**Available data**
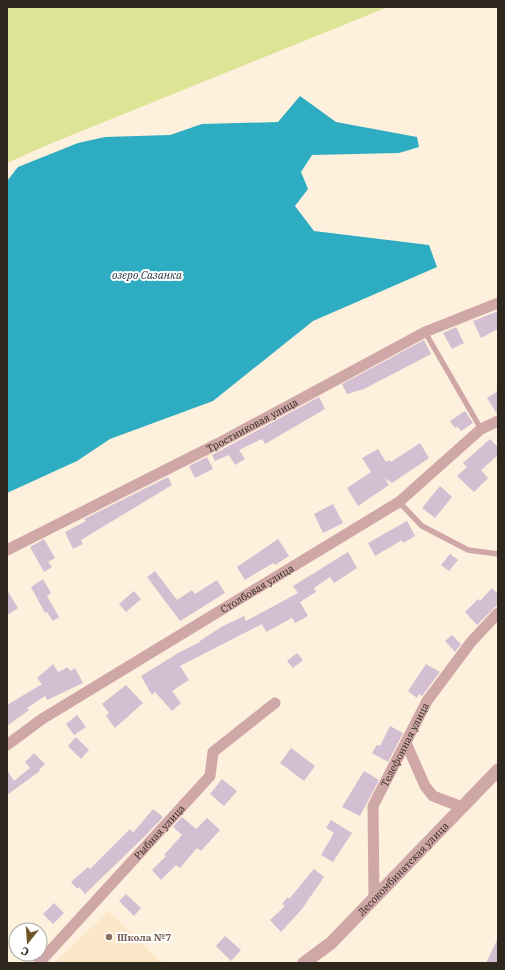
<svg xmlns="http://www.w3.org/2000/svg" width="505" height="970" viewBox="0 0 505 970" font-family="'IBM Plex Serif',serif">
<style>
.built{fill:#fbe7c8}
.green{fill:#dde495}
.water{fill:#2eacc1}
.building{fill:#d4bed1}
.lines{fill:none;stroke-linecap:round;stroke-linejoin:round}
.service{stroke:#d0a7a7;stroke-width:5.5}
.minor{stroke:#d0a7a7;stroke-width:11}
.tertiary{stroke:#d0a7a7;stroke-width:13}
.education-dot{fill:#8d6e63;stroke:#fff;stroke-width:1.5}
.labels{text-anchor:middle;stroke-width:4;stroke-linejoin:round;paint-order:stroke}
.street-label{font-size:10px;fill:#2d271e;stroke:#fff}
.education-label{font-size:10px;font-weight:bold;fill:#785e54;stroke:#fff;text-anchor:start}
.water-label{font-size:11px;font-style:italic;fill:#1a2f33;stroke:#fff}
</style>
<rect width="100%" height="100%" fill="#fdf0dd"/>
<path class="built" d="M109,911L162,963H54Z"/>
<path class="green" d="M7,7H388L52,143L7,163Z"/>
<path class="water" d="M300,96L336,122L417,137L419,147L399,153L312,155L301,172L308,189L295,206L314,231L429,245L437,267L313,321L213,401L110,439L77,461L7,493V181L18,167L78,143L105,137L170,135L202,124L278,122Z"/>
<path class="building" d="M498,311V329L481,338L473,321Z
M456,327L464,343L452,349L443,333Z
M424,340L431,354L364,389L347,394L342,384Z
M498,391V414H497L487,398Z
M319,397L325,409L265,444L262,439L239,450L245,459L235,465L229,455L215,461L212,455Z
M465,411L473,423L461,431L458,427L455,428L450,421Z
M490,439L498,447V455L481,470L488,478L474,492L457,476L467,467L463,463Z
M420,443L429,458L392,483L385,478L389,485L358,506L347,488L371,472L362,458L378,449L386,462L389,460L391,462Z
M207,457L213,469L195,478L189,466Z
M168,477L172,485L81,540L83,544L73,549L65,532L86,521L84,519Z
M440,486L452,497L435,518L422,508Z
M333,504L343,523L323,533L314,514Z
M407,521L415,536L403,543L402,540L375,556L368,543Z
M44,539L55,558L48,562L52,567L44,572L30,547Z
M278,539L289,556L275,565L273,563L245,580L237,567Z
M348,552L357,568L334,583L330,577L314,588L316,592L300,602L308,616L295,623L292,618L266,632L262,624L180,666L189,680L172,691L181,703L172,711L155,692L152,695L141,676L180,652L200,642V641L221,627L244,616L246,621L298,593L293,586Z
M450,554L458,560L449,571L441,565Z
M155,571L177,600L192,590L195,594L217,580L225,593L180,621L147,577Z
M43,579L51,593L47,596L59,617L53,621L47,612L45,613L31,587Z
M492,588L498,594V604L477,625L465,612L478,599L480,601Z
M7,590L18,608L7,615Z
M134,591L141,599L126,612L119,604Z
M452,635L461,644L455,652L445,641Z
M297,653L303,660L293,668L287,661Z
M53,664L58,672L68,667L70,671L75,668L83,683L47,700L45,696L27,708L29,710L7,726V705L42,684L37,678Z
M426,664L440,672L422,696L419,694L417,698L408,691Z
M126,685L143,703L115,728L106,716L109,713L102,704Z
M77,715L86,727L74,735L66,724Z
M390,726L403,733L388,762L372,753L377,745L380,746Z
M76,737L89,750L81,759L68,746Z
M291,748L315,766L304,781L280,763Z
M34,753L45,764L39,770L40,771L7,795V770L14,781L30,768L25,762Z
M364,771L379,780L360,816L342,807Z
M222,779L237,791L224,806L210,794Z
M153,809L163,817L145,836L85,894L79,887L77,889L71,882L88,867L90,869L130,829L133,833Z
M182,817L196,829L207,818L220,830L201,851L197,848L180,868L176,865L161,880L152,870L166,856L164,855L182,835L173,827Z
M331,820L352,833L333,862L321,855L334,833L326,828Z
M314,869L324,877L302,909L281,932L270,920L285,906L282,904L288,897L289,899Z
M126,894L141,908L134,916L119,901Z
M54,903L64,913L53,924L43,914Z
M225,936L241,950L231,961L216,946Z
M498,938V963H486Z"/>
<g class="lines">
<path class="service" d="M425,332L481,429
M399,502L422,526L468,550L498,554"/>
<g class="minor">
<path id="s1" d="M7,550L219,443L425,332L498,303"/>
<path d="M406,743L425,786L433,796L462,807"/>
<path id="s2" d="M7,745L42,719L399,502L481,429L498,421"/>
<path id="s3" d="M374,900L373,806L427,701L471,642L498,613"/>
<path id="s4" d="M39,963L210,776L213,752L275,703"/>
</g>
<path class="tertiary" id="s5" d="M304,963L331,943L498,770"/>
</g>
<circle class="education-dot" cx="109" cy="937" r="4"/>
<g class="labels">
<g class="street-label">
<text dy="4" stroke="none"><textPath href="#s1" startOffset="275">Тростниковая улица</textPath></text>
<text dy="4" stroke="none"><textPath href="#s2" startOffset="295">Столбовая улица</textPath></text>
<text dy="4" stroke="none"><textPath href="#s3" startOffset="163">Телефонная улица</textPath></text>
<text dy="4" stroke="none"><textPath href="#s4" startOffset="178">Рыбная улица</textPath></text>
<text dy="4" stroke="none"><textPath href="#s5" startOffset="137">Лесокомбинатская улица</textPath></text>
</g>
<g class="education-label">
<text x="117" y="941">Школа №7</text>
</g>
<g class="water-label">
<text x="147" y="279">озеро Сазанка</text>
</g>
</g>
<rect width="505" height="970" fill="none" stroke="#2d271e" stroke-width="16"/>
<g transform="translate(28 942) rotate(197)"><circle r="19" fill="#ffffff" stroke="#aba9a5"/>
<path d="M0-3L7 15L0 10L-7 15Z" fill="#705327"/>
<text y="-6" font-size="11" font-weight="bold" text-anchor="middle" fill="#2d271e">С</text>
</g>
</svg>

**Prompt**
All entries above are to be restated exactly, with every image omitted.

**Solved exercise**
<svg xmlns="http://www.w3.org/2000/svg" width="505" height="970" viewBox="0 0 505 970" font-family="'IBM Plex Serif',serif">
<style>
.built{fill:#fbe7c8}
.green{fill:#dde495}
.water{fill:#2eacc1}
.building{fill:#d4bed1}
.lines{fill:none;stroke-linecap:round;stroke-linejoin:round}
.service{stroke:#d0a7a7;stroke-width:5.5}
.minor{stroke:#d0a7a7;stroke-width:11}
.tertiary{stroke:#d0a7a7;stroke-width:13}
.education-dot{fill:#8d6e63;stroke:#fff;stroke-width:1.5}
.labels{text-anchor:middle;stroke-width:4;stroke-linejoin:round;paint-order:stroke}
.street-label{font-size:10px;fill:#2d271e;stroke:#fff}
.education-label{font-size:10px;font-weight:bold;fill:#785e54;stroke:#fff;text-anchor:start}
.water-label{font-size:11px;font-style:italic;fill:#1a2f33;stroke:#fff}
</style>
<rect width="100%" height="100%" fill="#fdf0dd"/>
<path class="built" d="M109,911L162,963H54Z"/>
<path class="green" d="M7,7H388L52,143L7,163Z"/>
<path class="water" d="M300,96L336,122L417,137L419,147L399,153L312,155L301,172L308,189L295,206L314,231L429,245L437,267L313,321L213,401L110,439L77,461L7,493V181L18,167L78,143L105,137L170,135L202,124L278,122Z"/>
<path class="building" d="M498,311V329L481,338L473,321Z
M456,327L464,343L452,349L443,333Z
M424,340L431,354L364,389L347,394L342,384Z
M498,391V414H497L487,398Z
M319,397L325,409L265,444L262,439L239,450L245,459L235,465L229,455L215,461L212,455Z
M465,411L473,423L461,431L458,427L455,428L450,421Z
M490,439L498,447V455L481,470L488,478L474,492L457,476L467,467L463,463Z
M420,443L429,458L392,483L385,478L389,485L358,506L347,488L371,472L362,458L378,449L386,462L389,460L391,462Z
M207,457L213,469L195,478L189,466Z
M168,477L172,485L81,540L83,544L73,549L65,532L86,521L84,519Z
M440,486L452,497L435,518L422,508Z
M333,504L343,523L323,533L314,514Z
M407,521L415,536L403,543L402,540L375,556L368,543Z
M44,539L55,558L48,562L52,567L44,572L30,547Z
M278,539L289,556L275,565L273,563L245,580L237,567Z
M348,552L357,568L334,583L330,577L314,588L316,592L300,602L308,616L295,623L292,618L266,632L262,624L180,666L189,680L172,691L181,703L172,711L155,692L152,695L141,676L180,652L200,642V641L221,627L244,616L246,621L298,593L293,586Z
M450,554L458,560L449,571L441,565Z
M155,571L177,600L192,590L195,594L217,580L225,593L180,621L147,577Z
M43,579L51,593L47,596L59,617L53,621L47,612L45,613L31,587Z
M492,588L498,594V604L477,625L465,612L478,599L480,601Z
M7,590L18,608L7,615Z
M134,591L141,599L126,612L119,604Z
M452,635L461,644L455,652L445,641Z
M297,653L303,660L293,668L287,661Z
M53,664L58,672L68,667L70,671L75,668L83,683L47,700L45,696L27,708L29,710L7,726V705L42,684L37,678Z
M426,664L440,672L422,696L419,694L417,698L408,691Z
M126,685L143,703L115,728L106,716L109,713L102,704Z
M77,715L86,727L74,735L66,724Z
M390,726L403,733L388,762L372,753L377,745L380,746Z
M76,737L89,750L81,759L68,746Z
M291,748L315,766L304,781L280,763Z
M34,753L45,764L39,770L40,771L7,795V770L14,781L30,768L25,762Z
M364,771L379,780L360,816L342,807Z
M222,779L237,791L224,806L210,794Z
M153,809L163,817L145,836L85,894L79,887L77,889L71,882L88,867L90,869L130,829L133,833Z
M182,817L196,829L207,818L220,830L201,851L197,848L180,868L176,865L161,880L152,870L166,856L164,855L182,835L173,827Z
M331,820L352,833L333,862L321,855L334,833L326,828Z
M314,869L324,877L302,909L281,932L270,920L285,906L282,904L288,897L289,899Z
M126,894L141,908L134,916L119,901Z
M54,903L64,913L53,924L43,914Z
M225,936L241,950L231,961L216,946Z
M498,938V963H486Z"/>
<g class="lines">
<path class="service" d="M425,332L481,429
M399,502L422,526L468,550L498,554"/>
<g class="minor">
<path id="s1" d="M7,550L219,443L425,332L498,303"/>
<path d="M406,743L425,786L433,796L462,807"/>
<path id="s2" d="M7,745L42,719L399,502L481,429L498,421"/>
<path id="s3" d="M374,900L373,806L427,701L471,642L498,613"/>
<path id="s4" d="M39,963L210,776L213,752L275,703"/>
</g>
<path class="tertiary" id="s5" d="M304,963L331,943L498,770"/>
</g>
<circle class="education-dot" cx="109" cy="937" r="4"/>
<g class="labels">
<g class="street-label">
<text dy="4" stroke="none"><textPath href="#s1" startOffset="275">Тростниковая улица</textPath></text>
<text dy="4" stroke="none"><textPath href="#s2" startOffset="295">Столбовая улица</textPath></text>
<text dy="4" stroke="none"><textPath href="#s3" startOffset="163">Телефонная улица</textPath></text>
<text dy="4" stroke="none"><textPath href="#s4" startOffset="178">Рыбная улица</textPath></text>
<text dy="4" stroke="none"><textPath href="#s5" startOffset="137">Лесокомбинатская улица</textPath></text>
</g>
<g class="education-label">
<text x="117" y="941">Школа №7</text>
</g>
<g class="water-label">
<text x="147" y="279">озеро Сазанка</text>
</g>
</g>
<rect width="505" height="970" fill="none" stroke="#2d271e" stroke-width="16"/>
<g transform="translate(28 942) rotate(197)"><circle r="19" fill="#ffffff" stroke="#aba9a5"/>
<path d="M0-3L7 15L0 10L-7 15Z" fill="#705327"/>
<text y="-6" font-size="11" font-weight="bold" text-anchor="middle" fill="#2d271e">С</text>
</g>
</svg>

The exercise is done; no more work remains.